6. Prague Fatale by Philip Kerr (2011). Book No 8 of 14 in the excellent Bernie Gunther series, loosely based on the real-life assassination of Reinhold Heydrich in May 1942. Heydrich summons Gunther to Prague to flush out a possible assassin. When Heydrich’s adjutant Albert Kuttner is found dead in a locked room, Gunther has to solve the case … or else. Complications arise as Gunther unmasks the murderer and the real point of the investigation is revealed. Nobody does it like the cynical but honest-to-a-fault Bernie Gunther, and nobody writes like Philip Kerr who left us too early in 2018 at age 62.
5. Marco Polo: The Journey that Changed the World by John Man (2014). Retells and analyzes the famous late-1200s trip to China made by Marco Polo, along with father Niccolo and uncle Maffeo. The trio spent over 20 years trekking across Asia, and at the behest of Kublai Khan (grandson of Genghis Khan) traveled extensively around China. After Marco returned to Venice he was captured in a sea battle against Genoa, and while in prison he dictated his adventures to a friend. He tells some fantastic tales, and according to Man some of them are actually true. Fascinating book opens your eyes to Asian geography and history.

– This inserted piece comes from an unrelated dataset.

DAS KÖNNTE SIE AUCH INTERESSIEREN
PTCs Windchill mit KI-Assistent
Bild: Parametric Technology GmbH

4. A Short History of Reconstruction by Eric Foner (2015) An updated and shortened (350 pgs. instead of 650 pgs.) version of his original book chronicles the path of reconstruction from 1863 – 1877. There was some progress, he concludes, in the development of black citizenship and changes in worker Relationships, but ultimately Reconstruction was a failure because of resistance from the Democrats, factionalism among Republicans, weak cotton markets, the Depression of the 1870s, and KKK violence. The book, honestly, is not an easy-to-read narrative like we get from Erik Larson or Candace Millard. It’s more analytic and legalistic. Still, a must-read for anyone with even a passing interest in the era.

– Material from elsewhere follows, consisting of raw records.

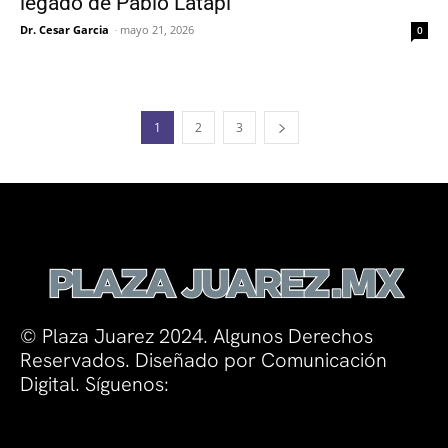
legado de Pablo Latapí
Dr. Cesar Garcia
-
mayo 21, 2026
0
1
2
3
© Plaza Juarez 2024. Algunos Derechos
Reservados. Diseñado por Comunicación
Digital. Síguenos: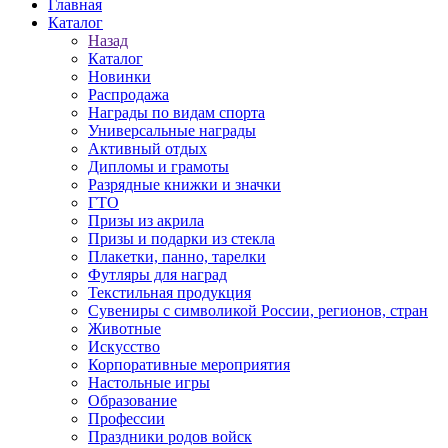
Главная
Каталог
Назад
Каталог
Новинки
Распродажа
Награды по видам спорта
Универсальные награды
Активный отдых
Дипломы и грамоты
Разрядные книжки и значки
ГТО
Призы из акрила
Призы и подарки из стекла
Плакетки, панно, тарелки
Футляры для наград
Текстильная продукция
Сувениры с символикой России, регионов, стран
Животные
Искусство
Корпоративные мероприятия
Настольные игры
Образование
Профессии
Праздники родов войск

3. The Lioness by Chris Bohjalian (2022). I’m a Chris Bohjalian fan, so I love his novels. In this latest book it’s 1964 and movie star Katie Batstow is leading a group of Hollywood types on a photo safari in the Serengeti. They’re ambushed by a gang of Russian mercenaries and held captive. There are fistfights, gunfights, animals attacks. Several people die. It’s all told through the different characters, which I found a little awkward, but it’s still a rip-roaring tale of intrigue and adventure.

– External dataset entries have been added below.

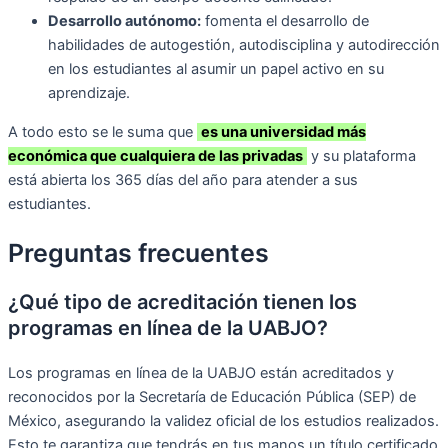
Desarrollo autónomo:
fomenta el desarrollo de
habilidades de autogestión, autodisciplina y autodirección
en los estudiantes al asumir un papel activo en su
aprendizaje.
A todo esto se le suma que
es una universidad más
económica que cualquiera de las privadas
y su plataforma
está abierta los 365 días del año para atender a sus
estudiantes.
Preguntas frecuentes
¿Qué tipo de acreditación tienen los
programas en línea de la UABJO?
Los programas en línea de la UABJO están acreditados y
reconocidos por la Secretaría de Educación Pública (SEP) de
México, asegurando la validez oficial de los estudios realizados.
Esto te garantiza que tendrás en tus manos un título certificado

2. River of the Gods by Candace Millard (2022). One of my favorite history writers takes on the search for the Nile. She does a good job, especially in giving us a taste of the age of exploration in the 19th century. But the material lets her down a little as our hero, rebellious Englishman Richard Burton, is upstaged by second-in-command John Speke who stole the glory by reaching Nyanza, aka Lake Victoria, and connecting to the Nile. Only in the epilogue does Millard tell us what we’ve wondered all along: a British explorer in 2006 traced the actual source to Nyanza’s largest feeder the Kagera River, now considered the most remote headwater of the Nile.
1. Powers and Thrones by Dan Jones (2021) If you think you live in a brutal world now, take a look at the Middle Ages, from the fall of Rome in the 400s to the Black Death of the 1300s, and beyond to the conquering of the new worlds in the 1500s. This is a very readable, accessible account of a thousand years of history (as opposed to some of his other books which focus in great detail on specific eras). I’d recommend to all amateur historians.
Honorable Mentions:
Too many to … uh, mention. There’s Crossroads, Jonathan Franzen’s latest novel from 2021. Vermeer’s Hat by Timothy Brook, an interesting look at 17th century history. The Men Who United the States by one of my favorite history writers Simon Winchester. Bewilderment a 2021 “sciencey” novel by Richard Powers, The Current, an interesting Midwestern mystery by Tim Johnston, The Thin Light of Freedom by historian Edward L. Ayers about the end of the Civil War.
One more thing. I asked for Michael Connelly’s new book Desert Star for Christmas. That’ll surely be on my best-of list for 2023!